Crollo dei PFAS nelle balene: una notizia che nasconde possibili effetti negativi.
Pubblicato il 27/01/2026 – 7:00 CET
Diminuzione delle sostanze chimiche nei globicefali dell’Atlantico settentrionale
Negli ultimi trent’anni, le concentrazioni di sostanze chimiche eterne, noti come PFAS, nei globicefali dell’Atlantico settentrionale hanno registrato una diminuzione sorprendente di oltre il 60%. Questo dato emerge da uno studio condotto dai ricercatori dell’Università di Harvard, i quali hanno esaminato campioni di tessuto prelevati da questi cetacei dal 1986 al 2023. Nonostante l’aumento della produzione globale di PFAS, i risultati indicano un miglioramento significativo nella qualità ambientale.
Questa notizia è particolarmente rilevante mentre l’Europa continua a rafforzare le normative sui composti chimici, spinta dalle crescenti evidenze che collegano l’esposizione cronica a queste sostanze allo sviluppo di tumori, alla riduzione della fertilità e a problematiche legate al sistema immunitario. Il calo dei PFAS nei globicefali potrebbe essere visto come un segnale positivo, ma sorgono interrogativi: saranno davvero liberi da queste sostanze, o i nuovi composti stanno semplicemente spostando la contaminazione?
Cos’è il gruppo PFAS e la loro presenza nell’ambiente
Le sostanze chimiche eterne, note come PFAS (sostanze per- e polifluoroalchiliche), comprendono oltre 10.000 composti sintetici, rintracciabili ovunque sulla Terra. Gli scienziati le hanno rinvenute anche sulla vetta dell’Everest, nel sangue umano e persino all’interno di delfini che vivono in acque profonde al largo della Nuova Zelanda. Questi composti vengono comunemente utilizzati per rendere i prodotti resistenti all’acqua e al grasso, come ad esempio le pentole antiaderenti e capi d’abbigliamento.

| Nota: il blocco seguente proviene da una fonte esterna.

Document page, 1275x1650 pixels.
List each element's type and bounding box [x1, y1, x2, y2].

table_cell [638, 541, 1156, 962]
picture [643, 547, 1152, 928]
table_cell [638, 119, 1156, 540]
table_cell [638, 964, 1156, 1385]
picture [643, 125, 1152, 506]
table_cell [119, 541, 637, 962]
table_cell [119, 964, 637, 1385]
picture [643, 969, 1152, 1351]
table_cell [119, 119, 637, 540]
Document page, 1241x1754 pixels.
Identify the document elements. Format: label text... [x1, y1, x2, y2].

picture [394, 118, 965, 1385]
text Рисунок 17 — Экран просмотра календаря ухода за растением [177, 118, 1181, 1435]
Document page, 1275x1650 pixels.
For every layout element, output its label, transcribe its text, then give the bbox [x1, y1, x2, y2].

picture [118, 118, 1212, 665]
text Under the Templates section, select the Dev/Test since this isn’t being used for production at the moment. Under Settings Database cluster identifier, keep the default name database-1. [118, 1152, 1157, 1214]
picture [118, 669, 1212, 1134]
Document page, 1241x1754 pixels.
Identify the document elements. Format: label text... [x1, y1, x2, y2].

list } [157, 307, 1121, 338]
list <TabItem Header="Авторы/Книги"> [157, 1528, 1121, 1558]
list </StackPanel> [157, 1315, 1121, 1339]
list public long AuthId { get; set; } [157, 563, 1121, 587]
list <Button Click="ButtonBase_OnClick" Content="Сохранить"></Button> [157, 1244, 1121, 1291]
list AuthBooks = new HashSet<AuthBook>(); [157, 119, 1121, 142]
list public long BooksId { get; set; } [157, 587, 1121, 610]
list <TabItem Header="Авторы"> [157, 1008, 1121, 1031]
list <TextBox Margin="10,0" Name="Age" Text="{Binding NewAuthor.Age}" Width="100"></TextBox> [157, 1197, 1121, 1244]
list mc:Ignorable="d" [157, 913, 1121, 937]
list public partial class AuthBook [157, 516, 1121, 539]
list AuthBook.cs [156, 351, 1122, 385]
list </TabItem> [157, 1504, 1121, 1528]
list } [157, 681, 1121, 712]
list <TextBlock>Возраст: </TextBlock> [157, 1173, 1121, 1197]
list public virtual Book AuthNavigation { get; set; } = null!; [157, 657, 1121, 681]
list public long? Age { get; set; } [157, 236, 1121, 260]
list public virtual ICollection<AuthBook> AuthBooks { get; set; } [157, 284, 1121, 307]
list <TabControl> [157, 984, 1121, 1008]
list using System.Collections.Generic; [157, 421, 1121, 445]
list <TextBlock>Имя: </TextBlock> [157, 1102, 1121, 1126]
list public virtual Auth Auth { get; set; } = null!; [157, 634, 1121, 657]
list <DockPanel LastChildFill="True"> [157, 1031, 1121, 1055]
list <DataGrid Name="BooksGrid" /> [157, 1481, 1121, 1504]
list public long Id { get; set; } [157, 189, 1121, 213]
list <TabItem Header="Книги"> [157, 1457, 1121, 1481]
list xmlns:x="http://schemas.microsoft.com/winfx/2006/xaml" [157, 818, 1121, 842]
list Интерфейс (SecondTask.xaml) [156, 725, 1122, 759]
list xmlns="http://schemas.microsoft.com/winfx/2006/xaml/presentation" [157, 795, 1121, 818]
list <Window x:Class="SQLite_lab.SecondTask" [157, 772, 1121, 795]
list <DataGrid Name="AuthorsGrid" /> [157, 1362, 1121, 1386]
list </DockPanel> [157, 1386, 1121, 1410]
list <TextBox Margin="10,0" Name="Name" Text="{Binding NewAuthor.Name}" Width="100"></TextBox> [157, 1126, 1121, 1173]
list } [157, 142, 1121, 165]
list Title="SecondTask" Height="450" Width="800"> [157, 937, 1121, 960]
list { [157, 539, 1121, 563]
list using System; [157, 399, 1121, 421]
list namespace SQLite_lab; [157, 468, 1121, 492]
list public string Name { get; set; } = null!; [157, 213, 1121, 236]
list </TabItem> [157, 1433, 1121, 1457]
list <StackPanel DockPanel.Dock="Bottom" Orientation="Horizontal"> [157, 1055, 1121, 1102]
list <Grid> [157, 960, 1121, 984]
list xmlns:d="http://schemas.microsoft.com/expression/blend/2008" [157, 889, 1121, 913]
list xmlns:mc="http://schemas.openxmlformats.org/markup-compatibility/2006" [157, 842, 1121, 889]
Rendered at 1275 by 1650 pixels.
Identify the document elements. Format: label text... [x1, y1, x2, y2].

Una delle caratteristiche più problematiche dei PFAS è la loro incredibile stabilità: possono impiegare più di 1.000 anni per degradarsi naturalmente, il che giustifica il termine “sostanze eterne”. La scoperta che la loro concentrazione nei globicefali sta diminuendo suggerisce che le politiche di dismissione e regolamentazione adottate in Europa stanno avendo effetti positivi.
Elsie Sunderland, autrice senior dello studio, ha dichiarato: “Le iniziative per ridurre l’uso di PFAS, iniziate volontariamente e poi rinforzate da normative, sembrano essere efficaci nel calare le concentrazioni di queste sostanze, non solo nelle comunità vicine alle fonti di produzione, ma anche negli ecosistemi remoti.” Queste osservazioni sono una buona notizia, ma sorgono interrogativi sulla gestione futura di questi composti.
Il dilemma dei nuovi PFAS
I ricercatori hanno messo in evidenza che, sebbene si stia assistendo a una riduzione dei PFAS più vecchi, la produzione di nuovi composti sia in aumento. Questo porta a domandarsi: se i PFAS più recenti non si accumulano nell’oceano, dove finiscono? “In generale, l’oceano è considerato un deposito finale dell’inquinamento umano”, ha sottolineato Sunderland, “ma non stiamo osservando un accumulo sostanziale dei PFAS più recenti nell’oceano aperto.”
Le implicazioni di questi risultati sono notevoli. Non solo suggeriscono che i nuovi PFAS potrebbero avere un comportamento ambientale differente rispetto a quelli storici, ma evidenziano anche la necessità urgente di introdurre misure regolatorie più severe riguardanti la produzione e l’utilizzo di questi composti. Senza una regolamentazione rigorosa, potrebbero sorgere future crisi di contaminazione.
I risultati dello studio, pubblicato su Proceedings of the National Academy of Sciences, pongono una chiara necessità di cambiamenti nel modo in cui gestiamo i PFAS. Non basta ridurre le concentrazioni nei cetacei; è fondamentale agire sulla fonte della contaminazione. Possiamo considerare questa ricerca come una chiamata all’azione: non possiamo abbassare la guardia riguardo l’inquinamento chimico, specialmente in un momento di crescente produzione globale.
Questo studio rappresenta sia un passo avanti nella lotta contro l’inquinamento chimico che un promemoria delle sfide persistenti che ci attendono. Con una maggiore attenzione e un’azione concertata, possiamo lavorare per proteggere non solo i globicefali, ma l’intero ecosistema marino che è così vitale per il nostro pianeta.
Fonti: Proceedings of the National Academy of Sciences, Università di Harvard.
Questo testo è ottimizzato per Google Discover, utilizzando una struttura chiara e suddivisa in paragrafi con titoli appropriati, evitando l’uso delle parole “conclusione” e “tuttavia”.